Dan McKinley writes:

What counts as boring? That’s a little tricky. “Boring” should not be conflated with “bad.” There is technology out there that is both boring and bad [2]. You should not use any of that. But there are many choices of technology that are boring and good, or at least good enough. MySQL is boring. Postgres is boring. PHP is boring. Python is boring. Memcached is boring. Squid is boring. Cron is boring.The nice thing about boringness (so constrained) is that the capabilities of these things are well understood. But more importantly, their failure modes are well understood.

Both sets are typically non-empty, even for tech that’s existed for decades. But for shiny new technology the magnitude of unknown unknowns is significantly larger, and this is important.

A counterpoint maintenance.

Lucjan Suski writes:

Choosing Boring Technology can lead to slowing down innovation. It started recently — in 2015. It may be hard to notice because it’s fresh, but having similar movement going popular 20 years earlier could be disastrous. Many valuable languages and technologies (Ruby, .NET, Rust, to name a few) would have a really hard time becoming popular. Language or technology, no matter how good it is, cannot thrive without adoption and community. Especially early on in its life. Choose Boring Technology manifesto stands in opposition to early adoption and may slow down innovation.

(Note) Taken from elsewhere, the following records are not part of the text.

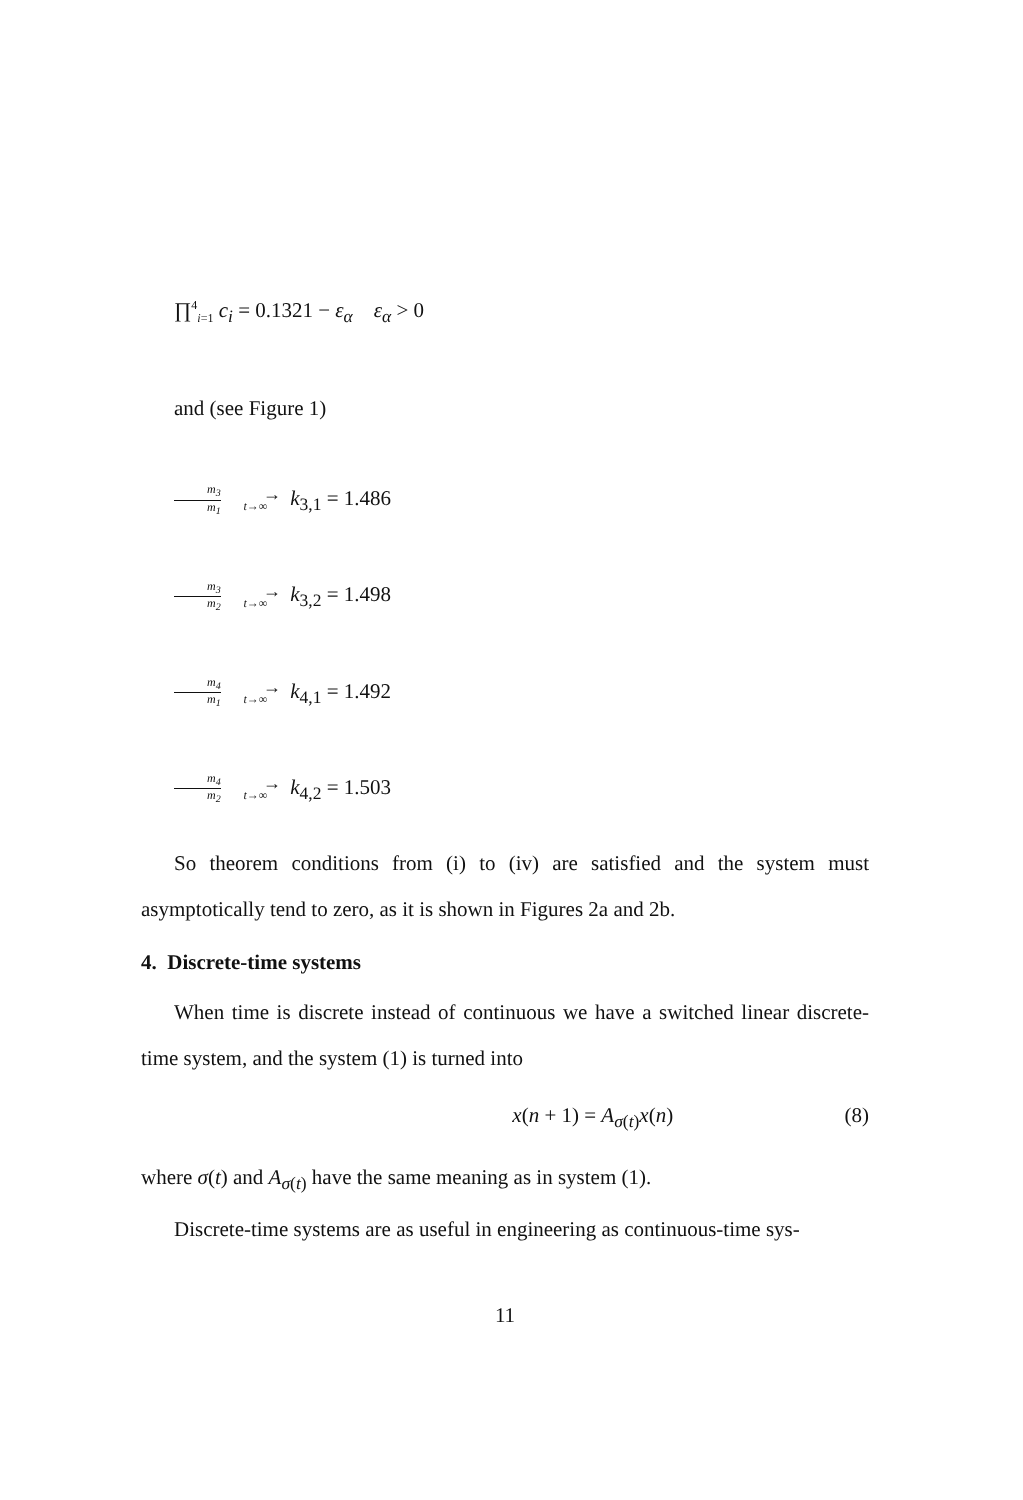∏<sup>4</sup><sub>i=1</sub> c<sub>i</sub> = 0.1321 − ε<sub>α</sub> ε<sub>α</sub> > 0
and (see Figure 1)
m<sub>3</sub> m<sub>1</sub> → t→∞ k<sub>3,1</sub> = 1.486
m<sub>3</sub> m<sub>2</sub> → t→∞ k<sub>3,2</sub> = 1.498
m<sub>4</sub> m<sub>1</sub> → t→∞ k<sub>4,1</sub> = 1.492
m<sub>4</sub> m<sub>2</sub> → t→∞ k<sub>4,2</sub> = 1.503
So theorem conditions from (i) to (iv) are satisfied and the system must asymptotically tend to zero, as it is shown in Figures 2a and 2b.
4. Discrete-time systems
When time is discrete instead of continuous we have a switched linear discrete-time system, and the system (1) is turned into
x(n + 1) = A<sub>σ(t)</sub>x(n) (8)
where σ(t) and A<sub>σ(t)</sub> have the same meaning as in system (1).
Discrete-time systems are as useful in engineering as continuous-time sys-
11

Both sides have a valid point. The only thing that determines the “utilisation” in an enterprise environment is the costs involved in “project maintainence” which shouldn’t escalate beyond what the “auditors” would start objecting. No one has a blank cheque like Google (or any of the big tech company) but I don’t remain wolly eyed to the ideas of hype (and the AI driving cars) either. That’s not innovation- it is only an incremental showcase of a “technology demonstrator”.